Summer of '42 (4 stars) Set against the backdrop of World War II, the 1971 film centers on a trio of teenage pals (Gary Grimes, Jerry Houser and Oliver Conant) who awkwardly attempt to woo the local ladies on Nantucket Island. Two buddies chase after women their own age, while the other (Grimes) slowly befriends an older woman (Jennifer O'Neill) who's waiting patiently for her husband to return home from the war. But when tragedy strikes, their lives are forever changed. Elevated by powerful performances and dialogue, Summer of '42 is a heartwarming coming-of-age tale that wears its near five-decade age remarkably well.
Rated PG, 104 minutes.
Battle Cry (4 stars) This sprawling 1995 war drama focuses on the personal lives of the young men trained to enter combat. From boot campy to active duty in the Pacific (a part of WWII that's not explored enough), the plot underlines the trials and tribulations of several Marines, their love lives and the transition to the war scene. Compared to most films of its genre, Battle Cry concerns itself more on character development and camaraderie than epic scenes of battle. It's a memorable entry worth adding to your collection.
Not rated, 148 minutes.
Extras: The Warner Archive Collection releases (available now on WBshop.com) only include trailers.
Woodshock (2 stars) A24 is a distribution studio that always has my attention. A24 has created some of today's most innovative films, including this year's The Florida Project and Lady Bird. But Woodshock, starring Kirsten Dunst, is a film that lacks a pulse and the proper story growth to keep one invested. The hazy visual look and lush colorization are as hypnotic as its story about a woman who falls into paranoia after taking a deadly drug. Sadly, the rest is a failed experiment.
Rated R, 100 minutes.
Extras: The Lionsgate Home Entertainment release includes only a making-of featurette. It could have greatly benefited from an audio commentary -- because if there's anything more interesting than the movie itself, it's how sibling filmmakers Kate and Laura Mulleavy talk about it.

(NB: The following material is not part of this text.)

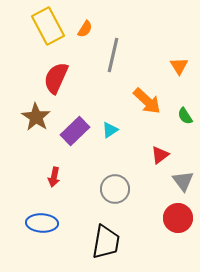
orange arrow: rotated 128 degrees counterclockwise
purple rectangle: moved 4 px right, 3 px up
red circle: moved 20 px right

The Defiant Ones (3.5 stars) This four-part miniseries may be surface-level documentary filmmaking, but it still manages to assemble an intoxicating look at the music industry and corporate power. Uniquely framed through the partnership between record moguls Dr. Dre and Jimmy Iovine, The Defiant Ones brings together a knowledgeable and talented group of artists (Eminem, Ice Cube and Snoop Dog, to name a few) to peel back the layers of fame and study how art can shape the world for the better.
Not rated, about 261 minutes.
Also available this week
Acts of Vengeance, Gilmore Girls: A Year in a Life (a weak retour of Stars Hollow), I Do ... Until I Don't (a soft recommendation), Logan Lucky (a super-funny heist movie), Lost in Paris, M.F.A., Rememory, Tulip Fever and Super Dark Times (aesthetically pleasing, but thematically dull).